Putra Nababan, Anggota Komisi VII DPR RI, menyatakan bahwa larangan tersebut sejalan dengan upaya perlindungan ekosistem Bali. "Kebijakan Gubernur Koster bukan tanpa alasan. Sampah plastik telah menjadi ancaman serius bagi lingkungan dan pariwisata Bali. Langkah ini merupakan bagian dari komitmen jangka panjang yang telah dimulai sejak lima tahun lalu," ujarnya. Ia menambahkan, aturan ini dirancang dengan mempertimbangkan aspek ekologi, sosial, dan kearifan lokal.
Dampak Positif bagi Lingkungan dan Industri
- Pengurangan Sampah Plastik: Larangan ini diprediksi mampu menekan volume sampah plastik hingga 30% dalam setahun.
- Dorongan Inovasi: Pelaku industri didorong untuk beralih ke kemasan ramah lingkungan, seperti botol kaca atau sistem isi ulang.
- Kesadaran Masyarakat: Kebijakan ini diharapkan meningkatkan kesadaran wisatawan dan warga untuk menggunakan tumbler.
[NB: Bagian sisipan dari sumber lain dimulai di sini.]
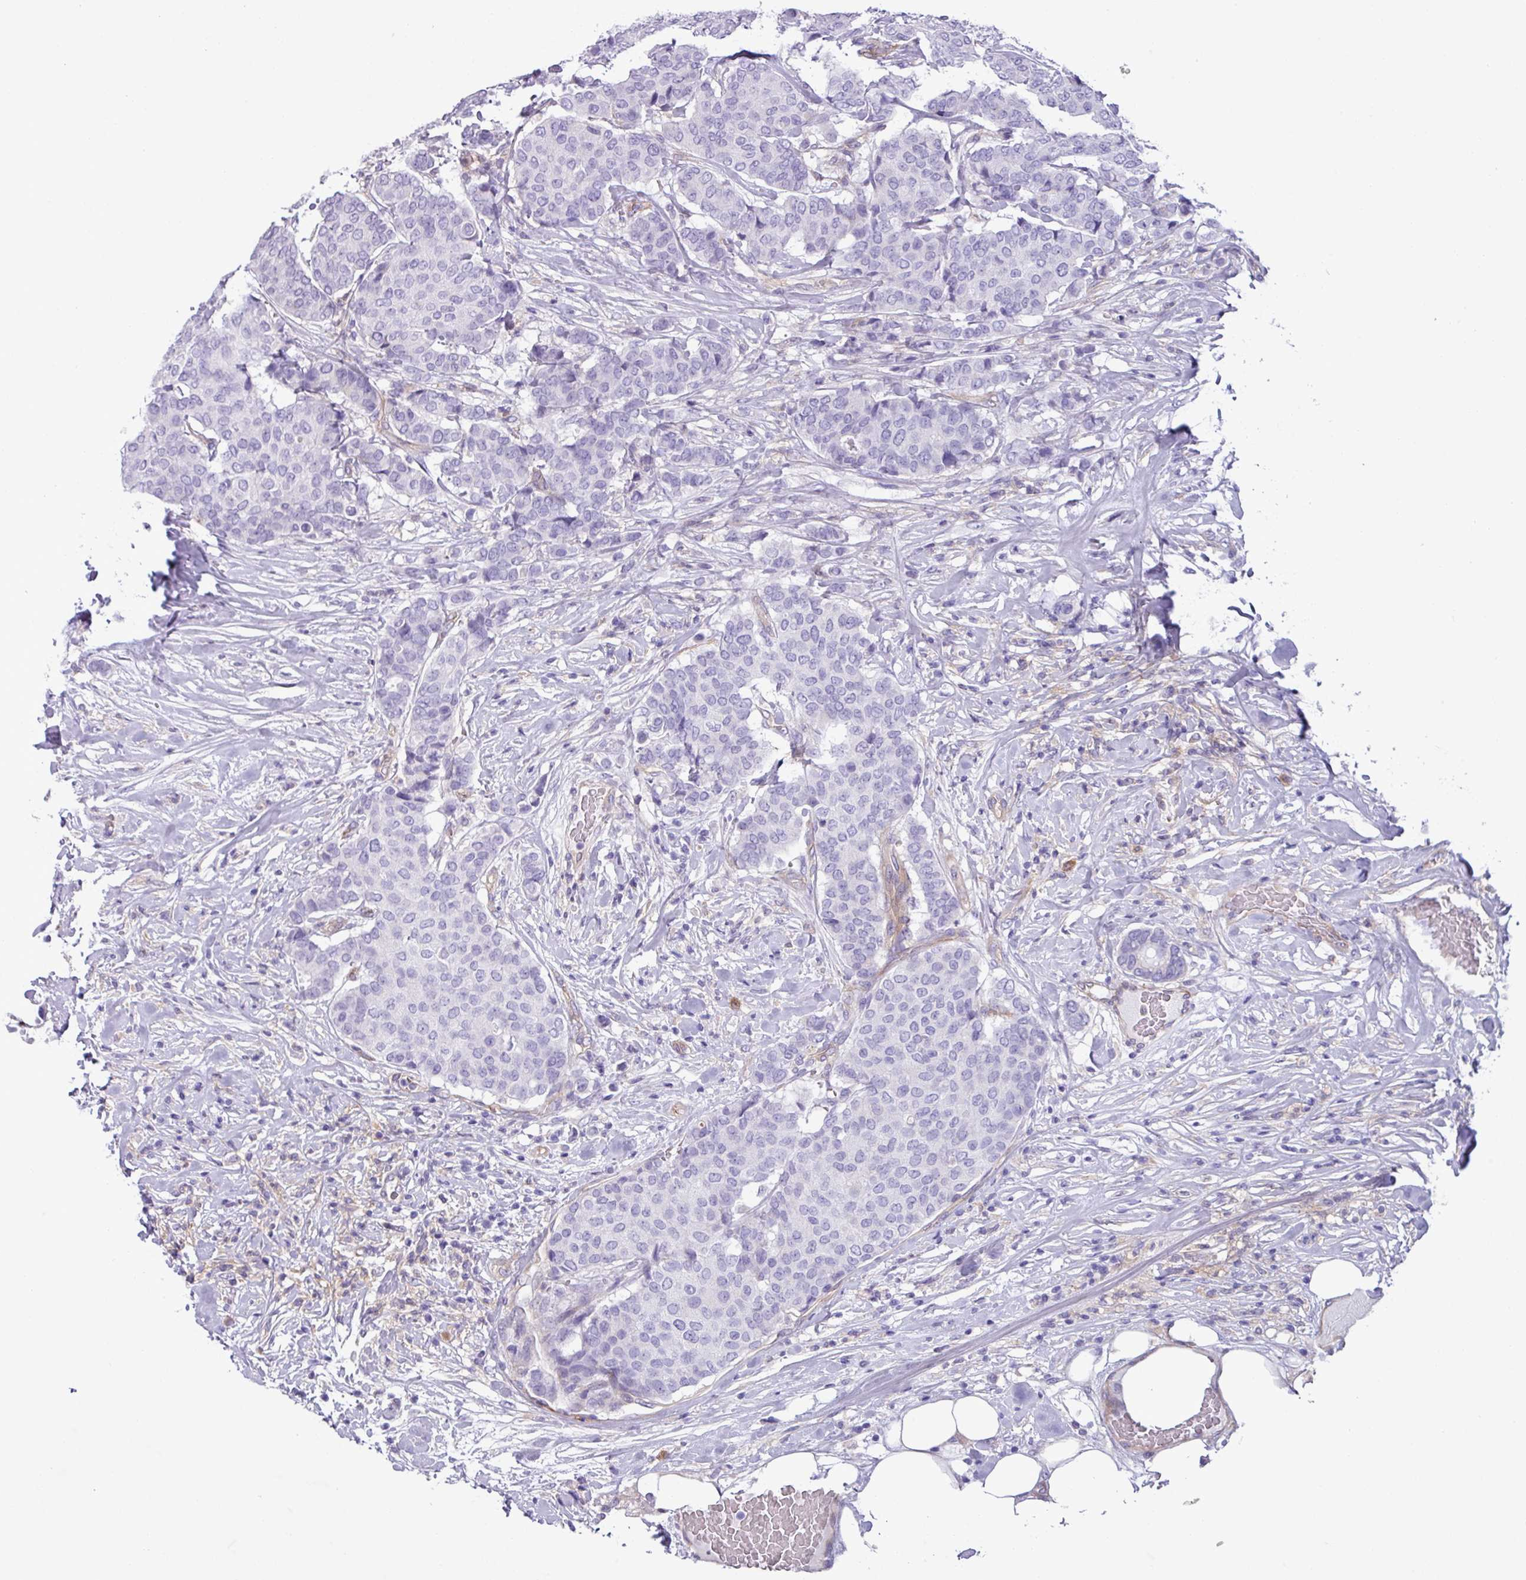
{"staining": {"intensity": "negative", "quantity": "none", "location": "none"}, "tissue": "breast cancer", "cell_type": "Tumor cells", "image_type": "cancer", "snomed": [{"axis": "morphology", "description": "Duct carcinoma"}, {"axis": "topography", "description": "Breast"}], "caption": "The micrograph displays no significant staining in tumor cells of breast cancer.", "gene": "KIRREL3", "patient": {"sex": "female", "age": 75}}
Bane Raja Manalu, sesama anggota Komisi VII, menekankan bahwa aturan ini perlu diapresiasi sebagai upaya menjaga "Tri Hita Karana" (keseimbangan hubungan manusia, alam, dan spiritual). "Bali tidak hanya membutuhkan solusi instan, tetapi transformasi budaya dalam pengelolaan sampah," tegasnya.
Respons Pemerintah Pusat dan Industri
Kementerian Perindustrian berencana menggelar pertemuan dengan Pemprov Bali dan produsen AMDK untuk membahas implementasi aturan tersebut. Wakil Menteri Perindustrian Faisol Riza menyarankan agar kebijakan serupa melibatkan koordinasi lebih intensif dengan pusat. "Kami mendukung perlindungan lingkungan, tetapi perlu memastikan dampaknya terhadap iklim investasi," jelasnya.
Gubernur Koster menegaskan, larangan ini tidak dimaksudkan untuk mematikan usaha melainkan mendorong adaptasi. "Produsen tetap bisa beroperasi dengan inovasi kemasan alternatif. Contohnya, di Karangasem sudah ada yang menggunakan botol kaca," paparnya. Aturan ini tertuang dalam Surat Edaran Gubernur Nomor 9 Tahun 2025 dan mulai efektif pada Maret 2025.